Goodell and the Patriots despise each other, as the yearslong cycle of suspensions, challenges, appeals, and resuspensions has driven home. (Brady missed the first four games of this season as punishment for Deflategate, nearly two full years after the alleged malfeasance had occurred.) Goodell hasn’t attended a game at Gillette Stadium since before the controversy, a startling absence considering the Patriots are, ends-wise if not means-wise, his league’s banner franchise. As ESPN’s Don Van Natta Jr. and Seth Wickersham reported back in 2015, from the start Deflategate was taken up by Goodell and his billionaire bosses as a clunky vehicle for a quixotic revenge quest for the commissioner’s own bungling of the Patriots’ “Spygate” misdeeds of 2007. To watch Goodell forced to share a podium with Belichick and Brady this Sunday, handing over a fifth Lombardi Trophy that would solidify the 21st-century Pats as the greatest sustained dynasty the NFL has ever seen, would be like watching Trump in a weight-lifting competition with Arnold Schwarzenegger—you might not be actually rooting for either, but you’re sure savoring the certain embarrassment of one of the parties.

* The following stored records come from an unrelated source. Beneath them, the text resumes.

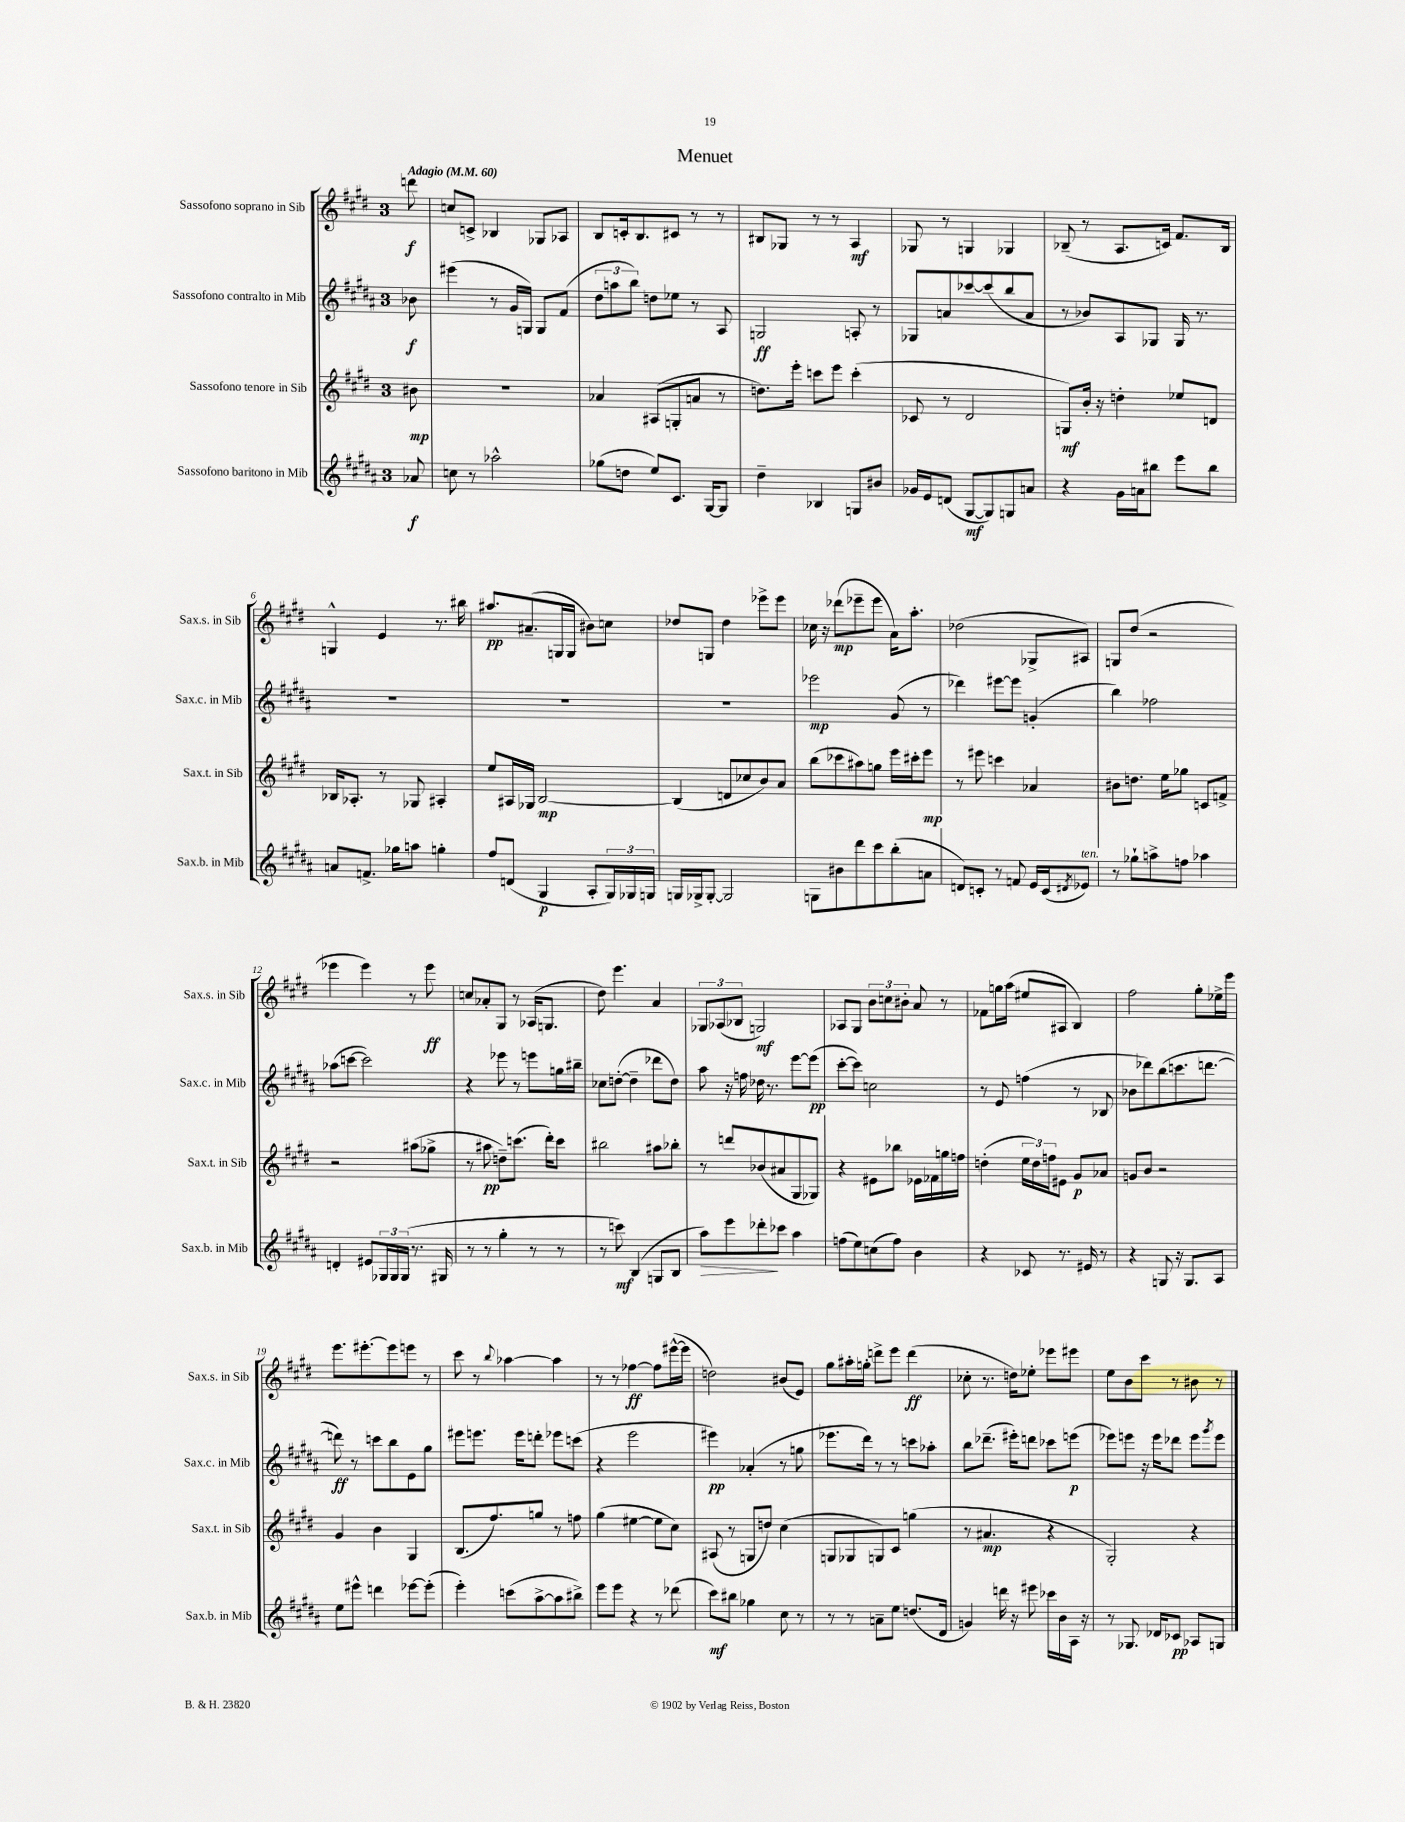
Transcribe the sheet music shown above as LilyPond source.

\header { title = "Menuet" }
<<
\new StaffGroup <<
\new Staff = "s0" \with { instrumentName = "Sassofono soprano in Sib" shortInstrumentName = "Sax.s. in Sib" } {
    \clef treble \key e \major \once \override Staff.TimeSignature.style = #'single-digit \time 3/4 \partial 8 \tempo "Adagio" 4 = 60
    d'''8\f |
    c''8 c'8-> bes4 ges8 aes8 |
    b8 c'16-. b8. cis'8 r8 r8 |
    bis8 ges8 r8 r8 a4\mf |
    ges8 r8 g4 ges4 |
    bes8--( r8 a8. c'16) fis'8. bes16 |
    g4-^ e'4 r8. bis''16 |
    ais''8.\pp ais'8.--( g16 g16 bis'8) c''8 |
    des''8 g8 des''4 ees'''8-> ees'''8 |
    ces''16 r16 des'''8\mp( ees'''8-- ees'''8 a'16) a''8.-. |
    des''2( ges8-> ais8) |
    g8 dis''8( r2 |
    ees'''4 ees'''4) r8 ees'''8\ff |
    c''8 aes'8-. gis8 r8 aes16( g8. |
    dis''8) e'''4. a'4 |
    \tuplet 3/2 { ges8 aes8( bes8 } g2\mf) |
    aes8 gis8 \tuplet 3/2 { b'8 c''8 bis'8-. } a'8 r8 |
    fes'8 g''16 a''16( eis''8 ais8 b4) |
    fis''2 gis''8-. ees''16-> e'''16 |
    e'''8. eis'''8.~-. eis'''8 e'''8 r8 |
    cis'''8 r8 \appoggiatura { b''8 } aes''4~ aes''4 |
    r8 r8 fes''4~\ff fes''8 eis'''16~-^( eis'''16 |
    d''2) bis'8( e'8) |
    gis''8 ais''16-. g''16-. d'''8-> e'''8 d'''4\ff( |
    ces''8-. r8. d''16) ees''8-. ees'''8 eis'''8 |
    e''8 b'8 cis'''8 r8 bis'8 r8 \bar "|." |
}
\new Staff = "s1" \with { instrumentName = "Sassofono contralto in Mib" shortInstrumentName = "Sax.c. in Mib" } {
    \clef treble \key b \major \once \override Staff.TimeSignature.style = #'single-digit \time 3/4 \partial 8
    bes'8\f |
    eis'''4( r8 gis'16 g16) g8 fis'8( |
    \tuplet 3/2 { dis''8 a''8 b''8) } d''8 ees''8 r8 ais8 |
    g2\ff a8-. r8 |
    ges8 a'8 ces'''8~ ces'''8( b''8 a'8 |
    r8 bes'8) ais8 ges8 ges16 r8. |
    R2. |
    R2. |
    R2. |
    ees'''2\mp gis'8( r8 |
    des'''4) eis'''8~ eis'''8 g'4-.( |
    b''4) fes''2 |
    aes''8( c'''8~ c'''2) |
    r4 ees'''8 r8 e'''8 g''16 bis''16-- |
    ces''8 d''8~-.( d''4-- des'''8 d''8) |
    ais''8 r16 f''16 des''16 r8. e'''8~ e'''8\pp( |
    cis'''8~-. cis'''8) c''2 |
    r8 e'8 f''4( r8 bes8 |
    bes'8 des'''8) b''8( c'''8. d'''8.~ |
    d'''8\ff) r8 c'''8 b''8 e'8 gis''8 |
    eis'''8 e'''8. e'''16 d'''8-. ees'''8 c'''8( |
    r4 e'''2 |
    eis'''4\pp) aes'4-.( r8 g''8 |
    ees'''8. dis'''16) r8 r8 c'''8 aes''8-. |
    b''8 des'''8.--( eis'''16-.) d'''8 ces'''8 e'''8\p( |
    ees'''8) e'''8 r16 e'''16 des'''8 e'''8 \acciaccatura { gis'''8 } e'''8 \bar "|." |
}
\new Staff = "s2" \with { instrumentName = "Sassofono tenore in Sib" shortInstrumentName = "Sax.t. in Sib" } {
    \clef treble \key e \major \once \override Staff.TimeSignature.style = #'single-digit \time 3/4 \partial 8
    bis'8\mp |
    R2. |
    aes'4 ais8( g8-. a'8 r8 |
    d''8.) e'''16-. c'''8 e'''8 c'''4-.( |
    ces'8 r8 dis'2 |
    g8\mf) b'16-. r16 d''4-. ees''8 d'8 |
    bes16 aes8.-. r8 ges8 ais4-. |
    e''8 ais16 ges16 b2~\mp |
    b4( d'8 ces''8 b'8) a'8 |
    b''8( ces'''8 ais''8) g''8 e'''16 cis'''16-. e'''8\mp |
    r8 eis'''8 c'''4 aes'4 |
    bis'8 d''8. e''16 ges''8 c'8 f'8-> |
    r2 ais''8( ges''8-> |
    r8 ais''8\pp d''8--) c'''8.( dis'''16-.) c'''8 |
    bis''2 ais''8 bes''8-. |
    r8 d'''8 bes'8( ais'8 gis8 ges8) |
    r4 eis'8 bes''8 ees'16 fes'16 g''16 f''16 |
    d''4-.( \tuplet 3/2 { e''16 d''16) f''16 } eis'8 gis'8\p aes'8 |
    g'8 b'8 r2 |
    gis'4 b'4 gis4 |
    b8.( fis''8.) g''8 r8 f''8 |
    gis''4( eis''4~ eis''8 cis''8) |
    ais8( r8 g8 d''8) cis''4( |
    g8 ges8 g8) cis'8 g''4( |
    r8 ais'4.\mp r4 |
    gis2-.) r4 \bar "|." |
}
\new Staff = "s3" \with { instrumentName = "Sassofono baritono in Mib" shortInstrumentName = "Sax.b. in Mib" } {
    \clef treble \key b \major \once \override Staff.TimeSignature.style = #'single-digit \time 3/4 \partial 8
    aes'8\f |
    c''8 r8 aes''2-^ |
    ges''8( d''8 e''8) cis'8. gis16~ gis8 |
    dis''4-- bes4 g8 bis'8 |
    ges'16 e'16 d'8( gis8~\mf gis8) g8 a'8 |
    r4 gis'16 a'16 bis''8 e'''8 bis''8 |
    a'8 f'8.-> ges''16 a''8 g''4-. |
    fis''8 d'8( gis4\p ais8-. \tuplet 3/2 { gis16) ges16 g16 } |
    g16 ges16-> ges8~-. ges2 |
    g8 bis'8 dis'''8 cis'''8 b''8-.( a'8 |
    d'8) c'8-. r8 f'8 e'16 c'16( \acciaccatura { dis'8 } ees'8^\markup { \italic "ten." }) |
    r8 ges''8-! a''8-> f''8 aes''4 |
    d'4-. eis'8 \tuplet 3/2 { ges16 ges16 ges16( } r8. gis16 |
    r8 r8 gis''4-. r8 r8 |
    r8 c'''8\mf) b4( g8 b8 |
    ais''8\>) e'''8 des'''8-.\! ces'''8 ais''4 |
    f''8( e''8) c''8( f''8) b'4 |
    r4 ces'8 r8. eis'16 r8 |
    r4 g8 r16 g8. ais8 |
    e''8 eis'''8-^ d'''4 ees'''8~ ees'''8-.( |
    e'''4-.) c'''8( ais''8~-> ais''8 bis''8->) |
    e'''8 e'''8 r4 r8 des'''8( |
    cis'''8\mf) bis''8 ges''4 cis''8 r8 |
    r8 r8 a'8-- e''8 d''8.( dis'16 |
    g'4) d'''16 r16 eis'''8 ces'''16 b'16 ais16 r16 |
    r8 ges8. des'16 ces'8\pp aes8 g8 \bar "|." |
}
>>
>>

I’ve often said that rooting for the Patriots feels like rooting for the Joker in a Christopher Nolan Batman film—they’re psychotically single-minded, amoral, gallingly narcissistic, purveyors of opportunistic, meticulous chaos. But what if the Joker is right? What if Gotham is irredeemable and Batman is even worse? I’m just about done with the NFL and everything it stands for, and an increasingly large part of me hopes I’m too good to ever watch another professional football game after this one. But I’m not too good to want to go out on top.